→ Exercise passage
....................

Greatest hits album by Sandra
- Released: 4 June 1999
- Recorded: 1985–1999
- Genre: Pop
- Length: 1:35:20
- Label: Virgin
- Producers: Michael Cretu; Jens Gad;

Sandra chronology
| Fading Shades (1995) | My Favourites (1999) | The Wheel of Time (2002) |

= My Favourites =

1999 greatest hits by Sandra

My Favourites is the third greatest hits album by German singer Sandra, released on 4 June 1999 by Virgin Records.

Professional ratings
Review scores
| Source | Rating |
| AllMusic | Star Half star |

==Background==
My Favourites is a double album consisting of some of Sandra's hits and non-single tracks newly remixed by long-time band companion Peter Ries and Wolfgang Filz on disc 1, and some of Sandra's favourite songs from her repertoire, mostly ballads, on disc 2. The compilation includes eight tracks from Close to Seven, six from Fading Shades, five from Into a Secret Land, two from The Long Play and Paintings in Yellow, and one from 18 Greatest Hits. The concept of the album followed a trend established by such artists as Modern Talking and Amanda Lear who had recently remixed and re-recorded old material on their respective albums Back for Good and Back in Your Arms.

....................

→ Record set
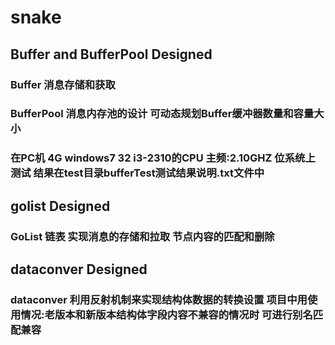 # snake
## Buffer and BufferPool Designed
### Buffer 消息存储和获取
### BufferPool 消息内存池的设计 可动态规划Buffer缓冲器数量和容量大小
### 在PC机 4G windows7 32  i3-2310的CPU  主频:2.10GHZ 位系统上测试 结果在test目录bufferTest测试结果说明.txt文件中
## golist Designed
### GoList 链表  实现消息的存储和拉取 节点内容的匹配和删除
## dataconver Designed
### dataconver 利用反射机制来实现结构体数据的转换设置 项目中用使用情况:老版本和新版本结构体字段内容不兼容的情况时 可进行别名匹配兼容
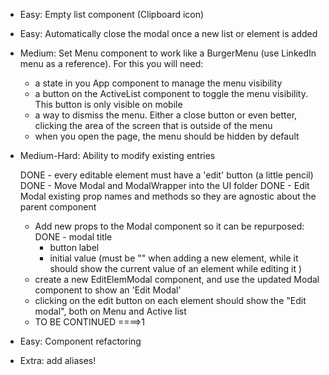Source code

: - Easy: Empty list component (Clipboard icon)
- Easy: Automatically close the modal once a new list or element is added
- Medium: Set Menu component to work like a BurgerMenu (use LinkedIn menu as a reference). For this you will need:

  - a state in you App component to manage the menu visibility
  - a button on the ActiveList component to toggle the menu visibility. This button is only visible on mobile
  - a way to dismiss the menu. Either a close button or even better, clicking the area of the screen that is outside of the menu
  - when you open the page, the menu should be hidden by default

- Medium-Hard: Ability to modify existing entries

  DONE - every editable element must have a 'edit' button (a little pencil)
  DONE - Move Modal and ModalWrapper into the UI folder
  DONE - Edit Modal existing prop names and methods so they are agnostic about the parent component

  - Add new props to the Modal component so it can be repurposed:
    DONE - modal title
    - button label
    - initial value (must be "" when adding a new element, while it should show the current value of an element while editing it )
  - create a new EditElemModal component, and use the updated Modal component to show an 'Edit Modal'
  - clicking on the edit button on each element should show the "Edit modal", both on Menu and Active list
  - TO BE CONTINUED ====>1

- Easy: Component refactoring
- Extra: add aliases!
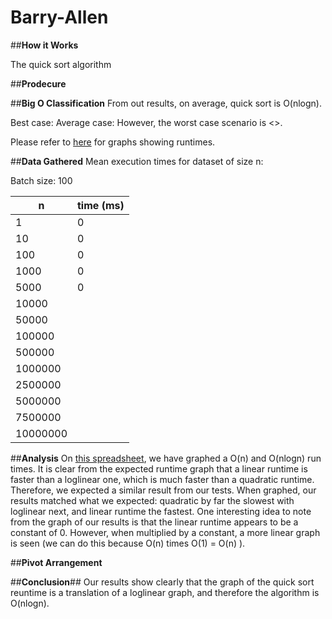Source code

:# Barry-Allen

##**How it Works**

The quick sort algorithm

##**Prodecure**


##**Big O Classification**
From out results, on average, quick sort is O(nlogn).

Best case:
Average case:
However, the worst case scenario is <>.

Please refer to [here](https://docs.google.com/spreadsheets/d/1cPhpooQ144SA3srdUaYbCKzZDRhlfPsNmp4NApKldMg/pubhtml) for graphs showing runtimes.

##**Data Gathered**
Mean execution times for dataset of size n:

Batch size: 100

  n        | time (ms)
  -------- | ---------
  1        | 0
  10       | 0
  100      | 0
  1000     | 0
  5000     | 0
  10000    | 
  50000    | 
  100000   | 
  500000   | 
  1000000  | 
  2500000  | 
  5000000  | 
  7500000  | 
  10000000 | 

##**Analysis**
On [this spreadsheet](https://docs.google.com/spreadsheets/d/1cPhpooQ144SA3srdUaYbCKzZDRhlfPsNmp4NApKldMg/pubhtml), we have graphed a O(n) and O(nlogn) run times. It is clear from the expected runtime graph that a linear runtime is faster than a loglinear one, which is much faster than a quadratic runtime. Therefore, we expected a similar result from our tests. When graphed, our results matched what we expected: quadratic by far the slowest with loglinear next, and linear runtime the fastest. One interesting idea to note from the graph of our results is that the linear runtime appears to be a constant of 0. However, when multiplied by a constant, a more linear graph is seen (we can do this because O(n) times O(1) = O(n) ). 

##**Pivot Arrangement**

##**Conclusion**##
Our results show clearly that the graph of the quick sort reuntime is a translation of a loglinear graph, and therefore the algorithm is O(nlogn).

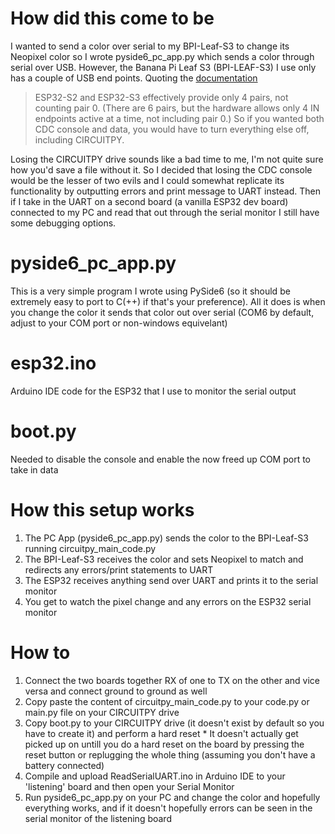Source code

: # How did this come to be
I wanted to send a color over serial to my BPI-Leaf-S3 to change its Neopixel color so I wrote pyside6_pc_app.py which sends a color through serial over USB.
However, the Banana Pi Leaf S3 (BPI-LEAF-S3) I use only has a couple of USB end points. Quoting the [documentation](https://learn.adafruit.com/customizing-usb-devices-in-circuitpython/how-many-usb-devices-can-i-have)
> ESP32-S2 and ESP32-S3 effectively provide only 4 pairs, not counting pair 0. (There are 6 pairs, but the hardware allows only 4 IN endpoints active at a time, not including pair 0.) So if you wanted both CDC console and data, you would have to turn everything else off, including CIRCUITPY.


Losing the CIRCUITPY drive sounds like a bad time to me, I'm not quite sure how you'd save a file without it.
So I decided that losing the CDC console would be the lesser of two evils and I could somewhat replicate its functionality by outputting errors and print message to UART instead.
Then if I take in the UART on a second board (a vanilla ESP32 dev board) connected to my PC and read that out through the serial monitor I still have some debugging options.

# pyside6_pc_app.py
This is a very simple program I wrote using PySide6 (so it should be extremely easy to port to C(++) if that's your preference). 
All it does is when you change the color it sends that color out over serial (COM6 by default, adjust to your COM port or non-windows equivelant)

# esp32.ino 
Arduino IDE code for the ESP32 that I use to monitor the serial output

# boot.py
Needed to disable the console and enable the now freed up COM port to take in data

# How this setup works
  1. The PC App (pyside6_pc_app.py) sends the color to the BPI-Leaf-S3 running circuitpy_main_code.py
  2. The BPI-Leaf-S3 receives the color and sets Neopixel to match and redirects any errors/print statements to UART
  3. The ESP32 receives anything send over UART and prints it to the serial monitor
  4. You get to watch the pixel change and any errors on the ESP32 serial monitor

# How to
  1. Connect the two boards together RX of one to TX on the other and vice versa and connect ground to ground as well
  2. Copy paste the content of circuitpy_main_code.py to your code.py or main.py file on your CIRCUITPY drive
  3. Copy boot.py to your CIRCUITPY drive (it doesn't exist by default so you have to create it) and perform a hard reset
    * It doesn't actually get picked up on untill you do a hard reset on the board by pressing the reset button or replugging the whole thing (assuming you don't have a battery connected)
  4. Compile and upload ReadSerialUART.ino in Arduino IDE to your 'listening' board and then open your Serial Monitor
  5. Run pyside6_pc_app.py on your PC and change the color and hopefully everything works, and if it doesn't hopefully errors can be seen in the serial monitor of the listening board
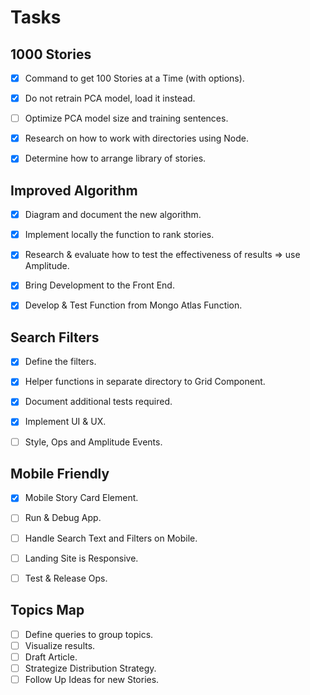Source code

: # Tasks

## 1000 Stories
- [X] Command to get 100 Stories at a Time (with options).
- [X] Do not retrain PCA model, load it instead.
- [ ] Optimize PCA model size and training sentences.
- [X] Research on how to work with directories using Node.
- [X] Determine how to arrange library of stories.


## Improved Algorithm
- [X] Diagram and document the new algorithm.
- [X] Implement locally the function to rank stories.
- [X] Research & evaluate how to test the effectiveness of results => use Amplitude.
- [X] Bring Development to the Front End.
- [X] Develop & Test Function from Mongo Atlas Function.


## Search Filters
- [X] Define the filters.
- [X] Helper functions in separate directory to Grid Component.
- [X] Document additional tests required.
- [X] Implement UI & UX.
- [ ] Style, Ops and Amplitude Events.


## Mobile Friendly
- [X] Mobile Story Card Element.
- [ ] Run & Debug App.
- [ ] Handle Search Text and Filters on Mobile.
- [ ] Landing Site is Responsive.
- [ ] Test & Release Ops.


## Topics Map
- [ ] Define queries to group topics. 
- [ ] Visualize results.
- [ ] Draft Article.
- [ ] Strategize Distribution Strategy.
- [ ] Follow Up Ideas for new Stories.
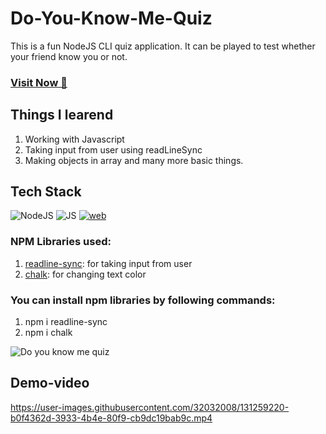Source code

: # Do-You-Know-Me-Quiz
This is a fun NodeJS CLI quiz application. It can be played to test whether your friend know you or not.


### <a href="https://replit.com/@NeeleshSingh3/Do-You-Know-Me-NodeJs-CLI-Quiz-App?embed=1&output=1" target="_blank">**Visit Now 🚀**</a>

## Things I learend
1. Working with Javascript
2. Taking input from user using readLineSync
3. Making objects in array and many more basic things.


## Tech Stack
![NodeJS](https://img.shields.io/badge/Node.js%20-%339933.svg?&style=for-the-badge&logo=Node.js&logoColor=white)
![JS](https://img.shields.io/badge/JavaScript-323330?style=for-the-badge&logo=javascript&logoColor=F7DF1E)
[![web](https://img.shields.io/badge/Replit-667881?style=for-the-badge&logo=Replit&logoColor=white)](https://replit.com/@NeeleshSingh3/Do-You-Know-Me-NodeJs-CLI-Quiz-App?embed=1&output=1)

### NPM Libraries used:
1. [readline-sync](https://www.npmjs.com/package/readline-sync): for taking input from user
2. [chalk](https://www.npmjs.com/package/chalk): for changing text color

### You can install npm libraries by following commands:
1. npm i readline-sync
2. npm i chalk 

![Do you know me quiz](https://user-images.githubusercontent.com/32032008/131259274-4b36f9b5-c5e8-4c27-9735-10576cbeb19d.png)


## Demo-video
https://user-images.githubusercontent.com/32032008/131259220-b0f4362d-3933-4b4e-80f9-cb9dc19bab9c.mp4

....................

→ What the task asks
Output the full article on Sandra's album My Favourites again, word for word, with nothing changed or left out.

→ Result below
Greatest hits album by Sandra
- Released: 4 June 1999
- Recorded: 1985–1999
- Genre: Pop
- Length: 1:35:20
- Label: Virgin
- Producers: Michael Cretu; Jens Gad;

Sandra chronology
| Fading Shades (1995) | My Favourites (1999) | The Wheel of Time (2002) |

= My Favourites =

1999 greatest hits by Sandra

My Favourites is the third greatest hits album by German singer Sandra, released on 4 June 1999 by Virgin Records.

Professional ratings
Review scores
| Source | Rating |
| AllMusic | Star Half star |

==Background==
My Favourites is a double album consisting of some of Sandra's hits and non-single tracks newly remixed by long-time band companion Peter Ries and Wolfgang Filz on disc 1, and some of Sandra's favourite songs from her repertoire, mostly ballads, on disc 2. The compilation includes eight tracks from Close to Seven, six from Fading Shades, five from Into a Secret Land, two from The Long Play and Paintings in Yellow, and one from 18 Greatest Hits. The concept of the album followed a trend established by such artists as Modern Talking and Amanda Lear who had recently remixed and re-recorded old material on their respective albums Back for Good and Back in Your Arms.